== DATA EXCERPTS ==
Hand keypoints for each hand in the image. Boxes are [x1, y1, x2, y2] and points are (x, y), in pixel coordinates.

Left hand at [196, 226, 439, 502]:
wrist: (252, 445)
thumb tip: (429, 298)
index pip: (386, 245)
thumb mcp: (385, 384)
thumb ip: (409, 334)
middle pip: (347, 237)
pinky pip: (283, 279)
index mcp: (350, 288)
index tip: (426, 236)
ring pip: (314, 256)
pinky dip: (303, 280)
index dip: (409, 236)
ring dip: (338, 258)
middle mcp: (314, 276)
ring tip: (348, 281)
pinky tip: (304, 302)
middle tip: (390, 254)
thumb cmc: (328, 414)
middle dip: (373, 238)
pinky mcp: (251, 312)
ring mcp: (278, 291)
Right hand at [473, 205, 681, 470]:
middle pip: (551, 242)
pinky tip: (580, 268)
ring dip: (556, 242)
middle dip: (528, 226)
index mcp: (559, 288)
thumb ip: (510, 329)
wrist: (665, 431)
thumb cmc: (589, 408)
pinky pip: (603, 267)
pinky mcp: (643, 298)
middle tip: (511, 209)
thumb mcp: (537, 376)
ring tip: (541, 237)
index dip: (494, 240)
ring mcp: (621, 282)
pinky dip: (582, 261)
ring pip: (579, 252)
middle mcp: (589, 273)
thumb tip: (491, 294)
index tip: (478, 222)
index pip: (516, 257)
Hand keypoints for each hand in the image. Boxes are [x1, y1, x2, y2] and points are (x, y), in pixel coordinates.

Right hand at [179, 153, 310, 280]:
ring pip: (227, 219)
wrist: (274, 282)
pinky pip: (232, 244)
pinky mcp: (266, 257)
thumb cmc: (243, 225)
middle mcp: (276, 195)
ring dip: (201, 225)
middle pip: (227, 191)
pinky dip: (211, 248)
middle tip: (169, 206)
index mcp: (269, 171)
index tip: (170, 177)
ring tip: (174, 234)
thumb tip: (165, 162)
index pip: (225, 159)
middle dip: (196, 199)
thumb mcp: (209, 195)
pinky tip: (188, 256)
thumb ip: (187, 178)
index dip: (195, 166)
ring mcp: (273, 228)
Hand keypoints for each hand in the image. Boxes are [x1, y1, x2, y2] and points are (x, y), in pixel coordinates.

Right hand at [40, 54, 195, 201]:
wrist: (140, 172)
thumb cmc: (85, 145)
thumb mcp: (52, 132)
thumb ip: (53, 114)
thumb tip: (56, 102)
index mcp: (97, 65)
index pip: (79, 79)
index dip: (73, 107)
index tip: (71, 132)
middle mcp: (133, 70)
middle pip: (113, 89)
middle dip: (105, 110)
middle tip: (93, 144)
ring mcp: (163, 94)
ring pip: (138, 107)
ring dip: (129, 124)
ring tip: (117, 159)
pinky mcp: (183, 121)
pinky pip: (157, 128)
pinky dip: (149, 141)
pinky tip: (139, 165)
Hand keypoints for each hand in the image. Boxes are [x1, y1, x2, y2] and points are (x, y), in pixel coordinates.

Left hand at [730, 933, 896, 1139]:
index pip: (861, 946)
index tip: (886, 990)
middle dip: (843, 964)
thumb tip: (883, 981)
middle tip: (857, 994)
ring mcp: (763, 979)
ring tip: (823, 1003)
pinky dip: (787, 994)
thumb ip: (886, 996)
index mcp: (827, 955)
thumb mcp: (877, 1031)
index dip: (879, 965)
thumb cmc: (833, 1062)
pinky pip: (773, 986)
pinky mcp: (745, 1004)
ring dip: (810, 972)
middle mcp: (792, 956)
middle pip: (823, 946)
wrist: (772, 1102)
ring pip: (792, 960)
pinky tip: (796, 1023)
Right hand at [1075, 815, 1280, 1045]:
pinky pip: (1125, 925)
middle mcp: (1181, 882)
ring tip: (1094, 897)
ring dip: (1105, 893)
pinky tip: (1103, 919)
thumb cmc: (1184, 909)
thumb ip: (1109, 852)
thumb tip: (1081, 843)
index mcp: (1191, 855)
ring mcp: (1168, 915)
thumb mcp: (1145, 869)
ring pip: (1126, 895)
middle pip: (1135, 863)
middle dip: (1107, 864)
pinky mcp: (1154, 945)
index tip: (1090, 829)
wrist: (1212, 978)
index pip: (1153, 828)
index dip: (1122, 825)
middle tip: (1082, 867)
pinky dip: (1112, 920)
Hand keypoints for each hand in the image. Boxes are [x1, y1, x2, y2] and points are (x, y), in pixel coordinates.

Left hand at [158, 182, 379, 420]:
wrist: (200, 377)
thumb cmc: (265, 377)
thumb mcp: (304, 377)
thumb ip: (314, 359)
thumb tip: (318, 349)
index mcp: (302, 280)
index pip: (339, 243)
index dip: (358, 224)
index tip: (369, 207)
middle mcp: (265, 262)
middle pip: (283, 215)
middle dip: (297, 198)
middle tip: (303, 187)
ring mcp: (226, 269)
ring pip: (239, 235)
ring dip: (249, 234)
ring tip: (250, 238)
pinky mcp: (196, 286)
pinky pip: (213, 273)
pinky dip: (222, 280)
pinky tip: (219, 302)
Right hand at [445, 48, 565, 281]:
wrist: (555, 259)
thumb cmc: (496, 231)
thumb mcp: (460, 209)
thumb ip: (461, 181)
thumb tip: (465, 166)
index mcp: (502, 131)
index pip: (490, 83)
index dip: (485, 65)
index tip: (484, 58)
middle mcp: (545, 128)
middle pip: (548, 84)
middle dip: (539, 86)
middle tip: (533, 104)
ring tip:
===
**TASK BRIEF**
Reproduce word for word the lines of the records above, beginning at the first and ending with the line where "wrist: (274, 282)" appears, and nothing past it.

**OUTPUT FOR THIS EXERCISE**
Hand keypoints for each hand in the image. Boxes are [x1, y1, x2, y2] and points are (x, y), in pixel coordinates.

Left hand at [196, 226, 439, 502]:
wrist: (252, 445)
thumb tip: (429, 298)
index pip: (386, 245)
thumb mcp: (385, 384)
thumb ip: (409, 334)
middle pip: (347, 237)
pinky pip: (283, 279)
index mcp: (350, 288)
index tip: (426, 236)
ring pip: (314, 256)
pinky dip: (303, 280)
index dip: (409, 236)
ring dip: (338, 258)
middle mcp: (314, 276)
ring tip: (348, 281)
pinky tip: (304, 302)
middle tip: (390, 254)
thumb cmc: (328, 414)
middle dip: (373, 238)
pinky mcp: (251, 312)
ring mcp: (278, 291)
Right hand at [473, 205, 681, 470]:
middle pip: (551, 242)
pinky tip: (580, 268)
ring dip: (556, 242)
middle dip: (528, 226)
index mcp: (559, 288)
thumb ip: (510, 329)
wrist: (665, 431)
thumb cmc: (589, 408)
pinky pip: (603, 267)
pinky mcp: (643, 298)
middle tip: (511, 209)
thumb mcp: (537, 376)
ring tip: (541, 237)
index dip: (494, 240)
ring mcp: (621, 282)
pinky dip: (582, 261)
ring pip: (579, 252)
middle mcp: (589, 273)
thumb tip: (491, 294)
index tip: (478, 222)
index pip: (516, 257)
Hand keypoints for each hand in the image. Boxes are [x1, y1, x2, y2] and points are (x, y), in pixel coordinates.

Right hand at [179, 153, 310, 280]:
ring pip: (227, 219)
wrist: (274, 282)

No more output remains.